Info lebih lanjut Anda dapat mengirimkan ke kami persoalan Hukum Anda melalui: Link di sini. atau melalui surat eletronik kami secara langsung: lawyerpontianak@gmail.com atau langsung ke nomor kantor Hukum Eka Kurnia yang ada di sini.
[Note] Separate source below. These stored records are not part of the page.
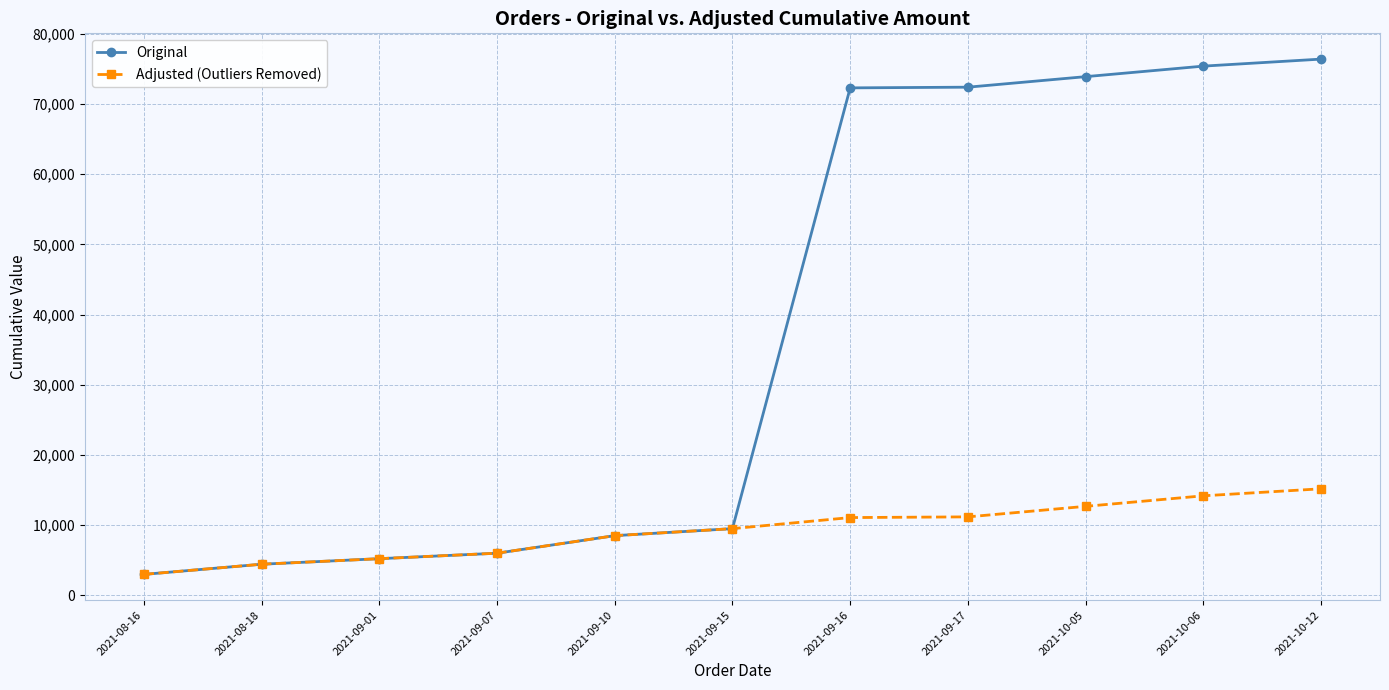

Where is Original nearest to the value 39703?

2021-09-15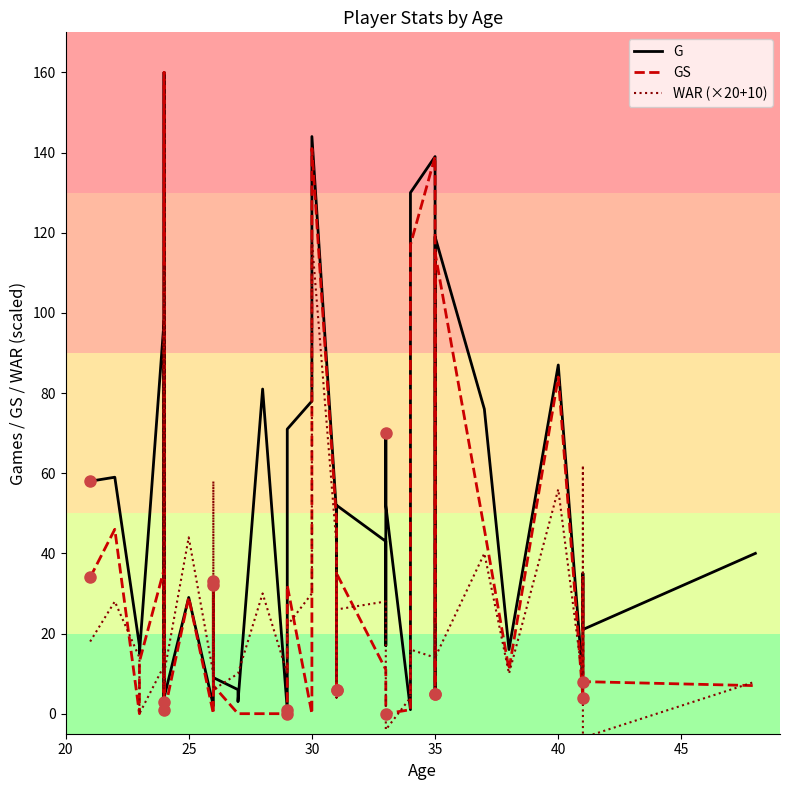

Which series has the largest range (max minus min)?

GS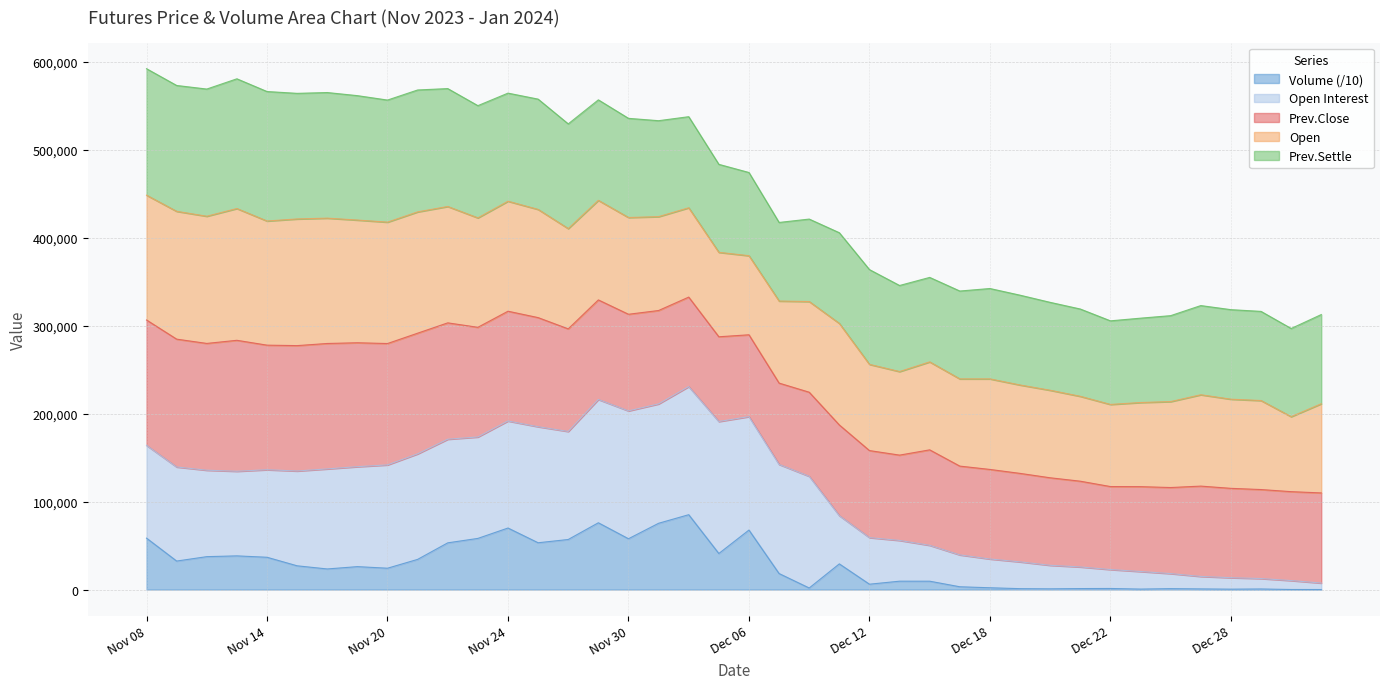

What is the total value across all series at Dec 12?

363753.1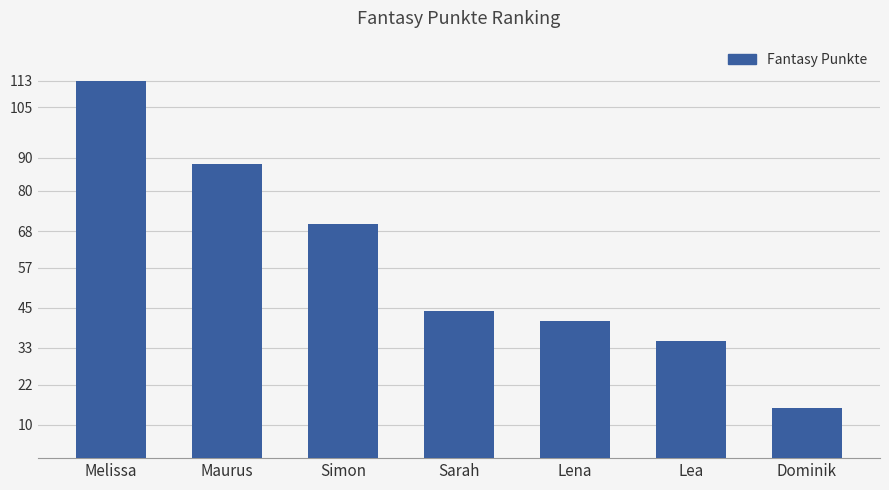

What is the smallest value displayed?

15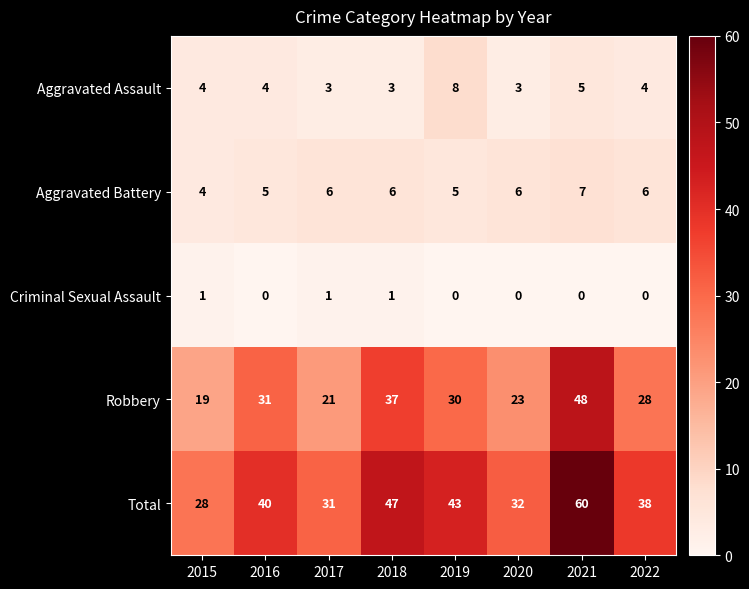

How many data points in Robbery are less than 30?

4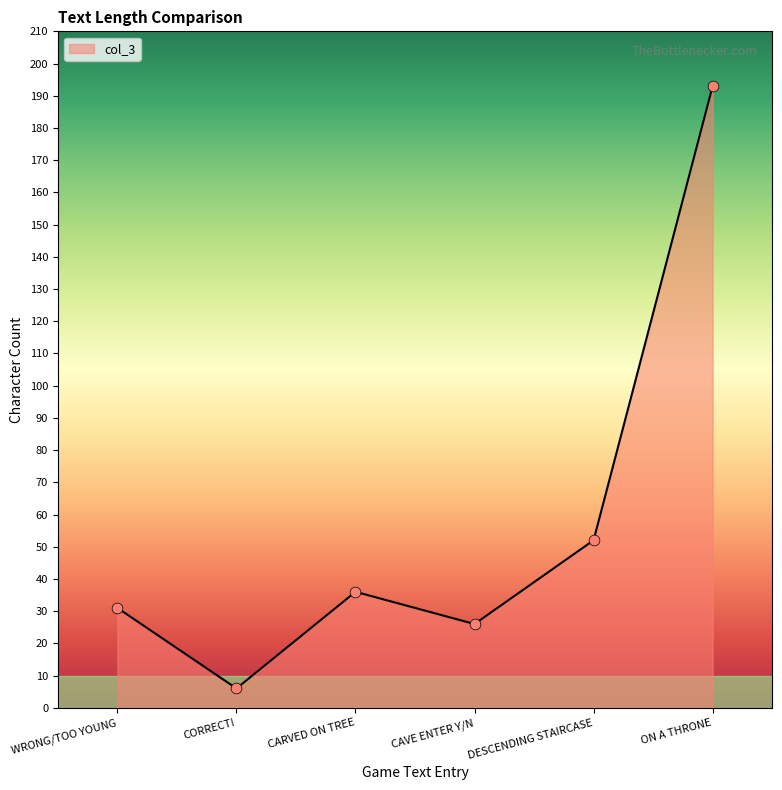

What is the change in value from WRONG/TOO YOUNG to CORRECT!?

-25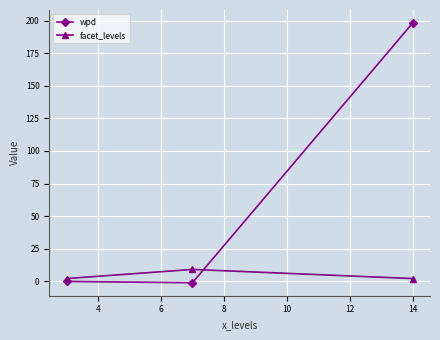

List the series in order of their peak value, highest first.

wpd, facet_levels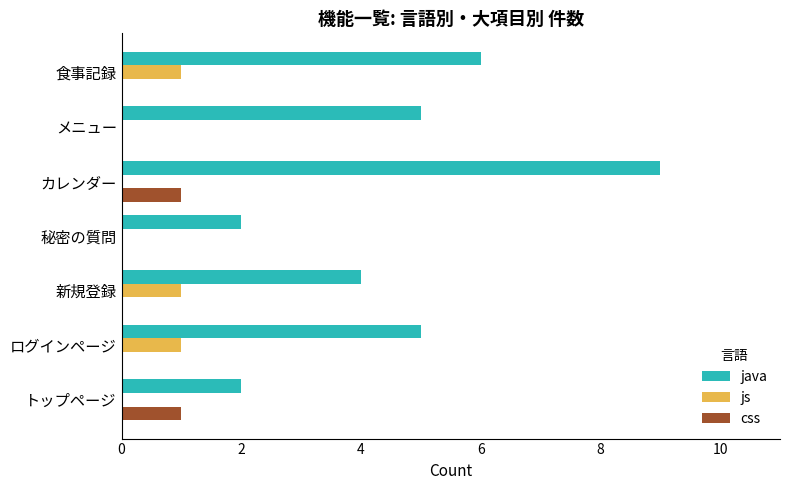

What is the maximum value for java?

9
Terima Kasih.


[1] vide Pasal 486 ayat (3) Undang-Undang Republik Indonesia Nomor 7 Tahun 2017 tentang Pemilihan Umum.

[2] vide Pasal 2 Peraturan Mahkamah Agung Republik Indonesia Nomor 1 Tahun 2018 tentang Tata Cara Penyelesaian Tindak Pidana Pemilihan dan Pemilihan Umum.

[3] vide Pasal 476 ayat (1) Undang-Undang Republik Indonesia Nomor 7 Tahun 2017 tentang Pemilihan Umum.

[4] vide Pasal 476 ayat (2) Undang-Undang Republik Indonesia Nomor 7 Tahun 2017 tentang Pemilihan Umum.

[5] vide Pasal 476 ayat (3) Undang-Undang Republik Indonesia Nomor 7 Tahun 2017 tentang Pemilihan Umum.

[6] vide Pasal 477 Undang-Undang Republik Indonesia Nomor 7 Tahun 2017 tentang Pemilihan Umum.

[7] vide Pasal 480 Undang-Undang Republik Indonesia Nomor 7 Tahun 2017 tentang Pemilihan Umum.

[8] vide Pasal 3 ayat (1), ayat (2), dan ayat (3) Peraturan Mahkamah Agung Republik Indonesia Nomor 1 Tahun 2018 tentang Tata Cara Penyelesaian Tindak Pidana Pemilihan dan Pemilihan Umum.

[9] vide Pasal 3 ayat (4), ayat (5), dan ayat (6) Peraturan Mahkamah Agung Republik Indonesia Nomor 1 Tahun 2018 tentang Tata Cara Penyelesaian Tindak Pidana Pemilihan dan Pemilihan Umum.

[10] vide Pasal 481 ayat (2) Undang-Undang Republik Indonesia Nomor 7 Tahun 2017 tentang Pemilihan Umum.

[11] vide Pasal 485 ayat (1) dan ayat (2) Undang-Undang Republik Indonesia Nomor 7 Tahun 2017 tentang Pemilihan Umum jo. Pasal 4 ayat (1)Peraturan Mahkamah Agung Republik Indonesia Nomor 1 Tahun 2018 tentang Tata Cara Penyelesaian Tindak Pidana Pemilihan dan Pemilihan Umum.